Collected data:
-=-=-=-=-

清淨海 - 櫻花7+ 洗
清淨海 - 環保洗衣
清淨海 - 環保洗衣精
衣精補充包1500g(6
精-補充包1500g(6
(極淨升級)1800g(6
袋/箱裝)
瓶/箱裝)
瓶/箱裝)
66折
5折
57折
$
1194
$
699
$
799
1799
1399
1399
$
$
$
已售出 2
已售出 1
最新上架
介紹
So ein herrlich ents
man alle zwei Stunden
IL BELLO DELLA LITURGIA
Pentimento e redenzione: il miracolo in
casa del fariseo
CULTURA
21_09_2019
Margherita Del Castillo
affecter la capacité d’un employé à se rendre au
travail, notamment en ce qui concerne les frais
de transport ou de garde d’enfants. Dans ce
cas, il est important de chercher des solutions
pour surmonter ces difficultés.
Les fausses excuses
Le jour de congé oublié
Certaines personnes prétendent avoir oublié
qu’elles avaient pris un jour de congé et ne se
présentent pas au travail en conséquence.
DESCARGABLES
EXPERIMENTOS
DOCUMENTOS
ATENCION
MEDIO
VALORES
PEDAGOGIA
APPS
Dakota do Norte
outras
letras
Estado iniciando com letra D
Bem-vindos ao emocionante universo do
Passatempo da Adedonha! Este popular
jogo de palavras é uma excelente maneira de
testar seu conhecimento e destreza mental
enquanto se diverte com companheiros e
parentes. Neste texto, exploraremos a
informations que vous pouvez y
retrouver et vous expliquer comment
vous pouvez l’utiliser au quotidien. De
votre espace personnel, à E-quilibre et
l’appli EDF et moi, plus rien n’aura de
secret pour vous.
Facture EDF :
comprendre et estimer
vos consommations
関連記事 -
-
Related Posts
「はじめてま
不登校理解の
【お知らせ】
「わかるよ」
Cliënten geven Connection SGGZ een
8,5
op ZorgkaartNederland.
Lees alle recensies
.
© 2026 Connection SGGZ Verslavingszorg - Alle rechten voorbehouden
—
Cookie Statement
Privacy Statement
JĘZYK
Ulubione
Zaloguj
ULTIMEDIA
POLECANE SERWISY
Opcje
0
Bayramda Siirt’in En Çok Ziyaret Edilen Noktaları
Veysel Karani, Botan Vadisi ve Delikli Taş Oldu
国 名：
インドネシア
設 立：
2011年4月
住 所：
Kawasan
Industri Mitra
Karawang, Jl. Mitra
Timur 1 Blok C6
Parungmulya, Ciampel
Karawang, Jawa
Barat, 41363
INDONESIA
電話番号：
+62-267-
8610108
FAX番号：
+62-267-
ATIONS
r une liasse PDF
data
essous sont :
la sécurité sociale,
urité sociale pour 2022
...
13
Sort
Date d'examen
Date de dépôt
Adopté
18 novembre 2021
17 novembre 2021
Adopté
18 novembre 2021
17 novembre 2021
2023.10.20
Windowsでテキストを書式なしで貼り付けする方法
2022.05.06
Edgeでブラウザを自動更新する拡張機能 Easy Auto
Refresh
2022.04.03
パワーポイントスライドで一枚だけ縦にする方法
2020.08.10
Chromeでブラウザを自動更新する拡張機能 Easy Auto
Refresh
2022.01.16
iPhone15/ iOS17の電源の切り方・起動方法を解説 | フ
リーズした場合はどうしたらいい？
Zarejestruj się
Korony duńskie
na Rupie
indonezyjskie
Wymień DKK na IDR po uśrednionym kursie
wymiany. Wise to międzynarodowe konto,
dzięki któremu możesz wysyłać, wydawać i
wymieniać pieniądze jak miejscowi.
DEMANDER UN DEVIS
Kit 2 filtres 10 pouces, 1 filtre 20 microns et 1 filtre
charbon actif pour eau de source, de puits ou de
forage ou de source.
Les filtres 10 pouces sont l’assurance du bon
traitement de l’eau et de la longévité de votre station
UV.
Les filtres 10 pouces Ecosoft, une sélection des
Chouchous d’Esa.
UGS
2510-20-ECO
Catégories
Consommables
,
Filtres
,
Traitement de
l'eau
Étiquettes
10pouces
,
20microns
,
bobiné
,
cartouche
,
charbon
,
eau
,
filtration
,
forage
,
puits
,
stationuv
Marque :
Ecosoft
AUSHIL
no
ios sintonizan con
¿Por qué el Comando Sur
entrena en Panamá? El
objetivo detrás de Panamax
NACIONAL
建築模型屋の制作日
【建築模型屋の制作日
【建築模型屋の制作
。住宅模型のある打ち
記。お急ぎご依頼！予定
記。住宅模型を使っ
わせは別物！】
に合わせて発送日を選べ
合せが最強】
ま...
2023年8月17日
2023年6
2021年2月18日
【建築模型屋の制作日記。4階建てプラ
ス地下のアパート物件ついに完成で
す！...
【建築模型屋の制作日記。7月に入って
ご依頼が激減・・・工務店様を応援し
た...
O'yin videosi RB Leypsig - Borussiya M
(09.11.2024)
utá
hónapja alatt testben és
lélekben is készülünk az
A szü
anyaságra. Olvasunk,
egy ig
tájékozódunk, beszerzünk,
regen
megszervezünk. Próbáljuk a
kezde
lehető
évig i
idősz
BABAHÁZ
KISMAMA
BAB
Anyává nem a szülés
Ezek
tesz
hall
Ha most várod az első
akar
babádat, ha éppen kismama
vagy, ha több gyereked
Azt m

-=-=-=-=-

[The task]: Give back the complete data exactly as supplied.

[Your solution]:
清淨海 - 櫻花7+ 洗
清淨海 - 環保洗衣
清淨海 - 環保洗衣精
衣精補充包1500g(6
精-補充包1500g(6
(極淨升級)1800g(6
袋/箱裝)
瓶/箱裝)
瓶/箱裝)
66折
5折
57折
$
1194
$
699
$
799
1799
1399
1399
$
$
$
已售出 2
已售出 1
最新上架
介紹
So ein herrlich ents
man alle zwei Stunden
IL BELLO DELLA LITURGIA
Pentimento e redenzione: il miracolo in
casa del fariseo
CULTURA
21_09_2019
Margherita Del Castillo
affecter la capacité d’un employé à se rendre au
travail, notamment en ce qui concerne les frais
de transport ou de garde d’enfants. Dans ce
cas, il est important de chercher des solutions
pour surmonter ces difficultés.
Les fausses excuses
Le jour de congé oublié
Certaines personnes prétendent avoir oublié
qu’elles avaient pris un jour de congé et ne se
présentent pas au travail en conséquence.
DESCARGABLES
EXPERIMENTOS
DOCUMENTOS
ATENCION
MEDIO
VALORES
PEDAGOGIA
APPS
Dakota do Norte
outras
letras
Estado iniciando com letra D
Bem-vindos ao emocionante universo do
Passatempo da Adedonha! Este popular
jogo de palavras é uma excelente maneira de
testar seu conhecimento e destreza mental
enquanto se diverte com companheiros e
parentes. Neste texto, exploraremos a
informations que vous pouvez y
retrouver et vous expliquer comment
vous pouvez l’utiliser au quotidien. De
votre espace personnel, à E-quilibre et
l’appli EDF et moi, plus rien n’aura de
secret pour vous.
Facture EDF :
comprendre et estimer
vos consommations
関連記事 -
-
Related Posts
「はじめてま
不登校理解の
【お知らせ】
「わかるよ」
Cliënten geven Connection SGGZ een
8,5
op ZorgkaartNederland.
Lees alle recensies
.
© 2026 Connection SGGZ Verslavingszorg - Alle rechten voorbehouden
—
Cookie Statement
Privacy Statement
JĘZYK
Ulubione
Zaloguj
ULTIMEDIA
POLECANE SERWISY
Opcje
0
Bayramda Siirt’in En Çok Ziyaret Edilen Noktaları
Veysel Karani, Botan Vadisi ve Delikli Taş Oldu
国 名：
インドネシア
設 立：
2011年4月
住 所：
Kawasan
Industri Mitra
Karawang, Jl. Mitra
Timur 1 Blok C6
Parungmulya, Ciampel
Karawang, Jawa
Barat, 41363
INDONESIA
電話番号：
+62-267-
8610108
FAX番号：
+62-267-
ATIONS
r une liasse PDF
data
essous sont :
la sécurité sociale,
urité sociale pour 2022
...
13
Sort
Date d'examen
Date de dépôt
Adopté
18 novembre 2021
17 novembre 2021
Adopté
18 novembre 2021
17 novembre 2021
2023.10.20
Windowsでテキストを書式なしで貼り付けする方法
2022.05.06
Edgeでブラウザを自動更新する拡張機能 Easy Auto
Refresh
2022.04.03
パワーポイントスライドで一枚だけ縦にする方法
2020.08.10
Chromeでブラウザを自動更新する拡張機能 Easy Auto
Refresh
2022.01.16
iPhone15/ iOS17の電源の切り方・起動方法を解説 | フ
リーズした場合はどうしたらいい？
Zarejestruj się
Korony duńskie
na Rupie
indonezyjskie
Wymień DKK na IDR po uśrednionym kursie
wymiany. Wise to międzynarodowe konto,
dzięki któremu możesz wysyłać, wydawać i
wymieniać pieniądze jak miejscowi.
DEMANDER UN DEVIS
Kit 2 filtres 10 pouces, 1 filtre 20 microns et 1 filtre
charbon actif pour eau de source, de puits ou de
forage ou de source.
Les filtres 10 pouces sont l’assurance du bon
traitement de l’eau et de la longévité de votre station
UV.
Les filtres 10 pouces Ecosoft, une sélection des
Chouchous d’Esa.
UGS
2510-20-ECO
Catégories
Consommables
,
Filtres
,
Traitement de
l'eau
Étiquettes
10pouces
,
20microns
,
bobiné
,
cartouche
,
charbon
,
eau
,
filtration
,
forage
,
puits
,
stationuv
Marque :
Ecosoft
AUSHIL
no
ios sintonizan con
¿Por qué el Comando Sur
entrena en Panamá? El
objetivo detrás de Panamax
NACIONAL
建築模型屋の制作日
【建築模型屋の制作日
【建築模型屋の制作
。住宅模型のある打ち
記。お急ぎご依頼！予定
記。住宅模型を使っ
わせは別物！】
に合わせて発送日を選べ
合せが最強】
ま...
2023年8月17日
2023年6
2021年2月18日
【建築模型屋の制作日記。4階建てプラ
ス地下のアパート物件ついに完成で
す！...
【建築模型屋の制作日記。7月に入って
ご依頼が激減・・・工務店様を応援し
た...
O'yin videosi RB Leypsig - Borussiya M
(09.11.2024)
utá
hónapja alatt testben és
lélekben is készülünk az
A szü
anyaságra. Olvasunk,
egy ig
tájékozódunk, beszerzünk,
regen
megszervezünk. Próbáljuk a
kezde
lehető
évig i
idősz
BABAHÁZ
KISMAMA
BAB
Anyává nem a szülés
Ezek
tesz
hall
Ha most várod az első
akar
babádat, ha éppen kismama
vagy, ha több gyereked
Azt m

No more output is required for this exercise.